Task directions -
An exact copy is needed of the lines from the line holding "thumb ip: (130, 108)" through the final line of the listing below, both included.

Data for analysis -

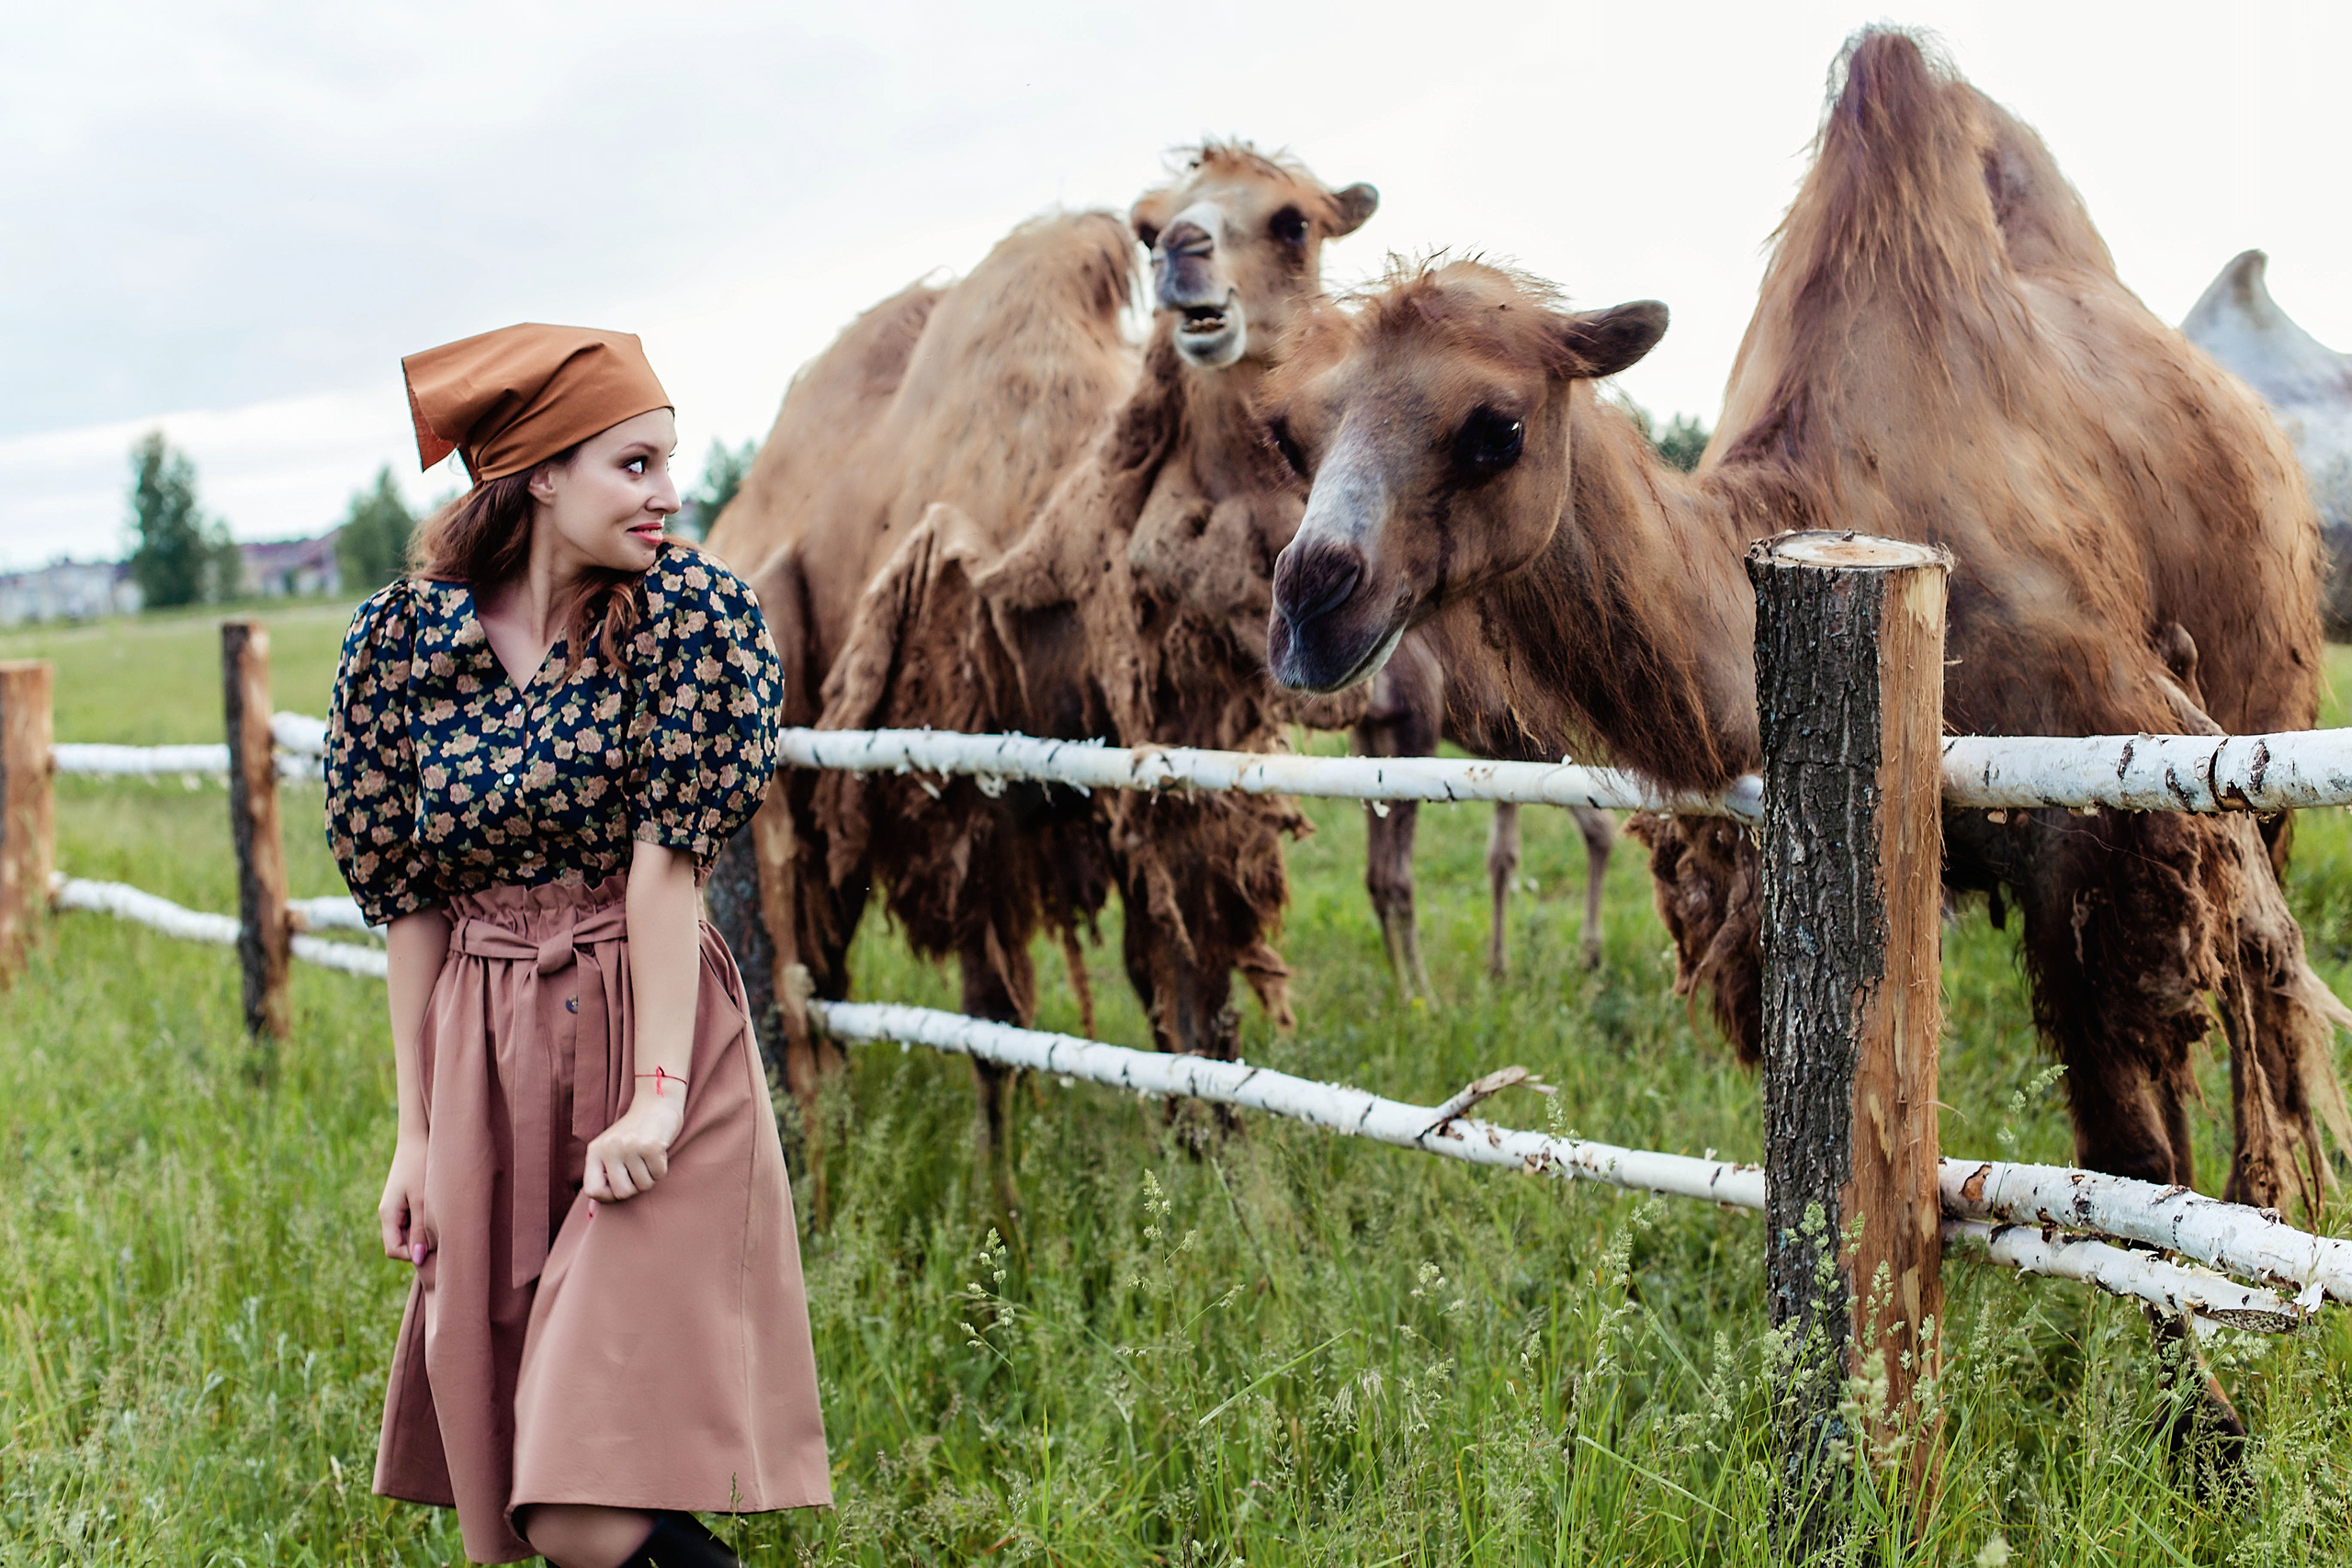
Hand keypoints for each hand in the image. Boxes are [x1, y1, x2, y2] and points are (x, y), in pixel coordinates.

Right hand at [380, 1135, 429, 1264]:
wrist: (418, 1138)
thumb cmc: (420, 1166)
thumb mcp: (422, 1200)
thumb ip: (420, 1230)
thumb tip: (417, 1259)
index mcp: (387, 1215)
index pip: (394, 1250)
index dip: (413, 1255)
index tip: (435, 1246)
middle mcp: (388, 1214)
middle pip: (401, 1244)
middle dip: (419, 1245)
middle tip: (442, 1233)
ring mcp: (396, 1208)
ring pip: (408, 1234)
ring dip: (424, 1233)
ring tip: (441, 1220)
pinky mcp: (405, 1202)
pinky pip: (413, 1222)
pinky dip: (425, 1223)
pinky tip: (438, 1212)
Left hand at [583, 1091, 684, 1202]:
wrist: (656, 1103)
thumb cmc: (633, 1132)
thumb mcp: (611, 1150)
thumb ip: (600, 1178)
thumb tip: (591, 1214)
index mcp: (595, 1151)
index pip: (592, 1190)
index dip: (608, 1197)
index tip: (619, 1188)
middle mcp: (610, 1149)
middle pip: (621, 1192)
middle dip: (634, 1187)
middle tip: (638, 1171)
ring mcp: (630, 1147)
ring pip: (643, 1185)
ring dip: (650, 1177)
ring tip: (648, 1159)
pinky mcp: (651, 1146)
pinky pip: (659, 1174)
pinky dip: (661, 1168)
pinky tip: (658, 1153)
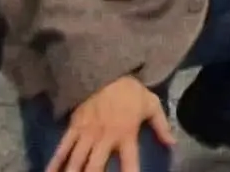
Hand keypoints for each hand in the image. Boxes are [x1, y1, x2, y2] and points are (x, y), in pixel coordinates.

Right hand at [43, 75, 175, 171]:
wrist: (105, 68)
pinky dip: (56, 162)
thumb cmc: (130, 90)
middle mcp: (105, 137)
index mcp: (126, 134)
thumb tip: (173, 144)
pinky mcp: (73, 127)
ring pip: (77, 160)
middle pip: (95, 166)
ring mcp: (86, 133)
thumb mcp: (152, 104)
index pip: (130, 162)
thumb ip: (162, 126)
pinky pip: (63, 148)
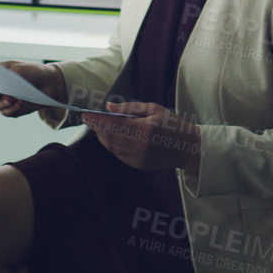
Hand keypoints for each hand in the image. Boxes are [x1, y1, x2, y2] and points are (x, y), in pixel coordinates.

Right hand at [0, 61, 65, 116]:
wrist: (48, 83)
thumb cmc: (31, 71)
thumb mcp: (22, 68)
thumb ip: (9, 74)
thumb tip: (0, 84)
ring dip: (0, 103)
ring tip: (12, 98)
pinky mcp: (9, 110)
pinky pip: (6, 112)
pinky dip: (12, 108)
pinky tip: (19, 103)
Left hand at [84, 101, 201, 172]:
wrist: (187, 147)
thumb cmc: (172, 124)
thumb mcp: (154, 109)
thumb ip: (130, 108)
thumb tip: (109, 107)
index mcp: (145, 129)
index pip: (114, 124)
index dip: (98, 119)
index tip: (86, 114)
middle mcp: (141, 145)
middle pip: (110, 136)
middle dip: (96, 127)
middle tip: (88, 119)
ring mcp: (139, 157)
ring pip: (112, 147)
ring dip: (102, 136)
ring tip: (97, 126)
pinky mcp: (138, 164)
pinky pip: (118, 154)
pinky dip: (110, 145)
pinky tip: (109, 137)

Response -
thumb ip: (130, 108)
thumb tip: (109, 107)
index mcp: (145, 129)
index pip: (114, 124)
index dip: (98, 119)
index tip: (86, 114)
middle mcp: (141, 145)
middle pip: (110, 136)
middle dip: (96, 127)
middle tip: (88, 119)
ring mcp: (139, 157)
ring pip: (112, 147)
ring dip: (102, 136)
ring tip: (97, 126)
pinky mcp: (138, 164)
pinky pip: (118, 154)
pinky dip: (110, 145)
pinky tip: (109, 137)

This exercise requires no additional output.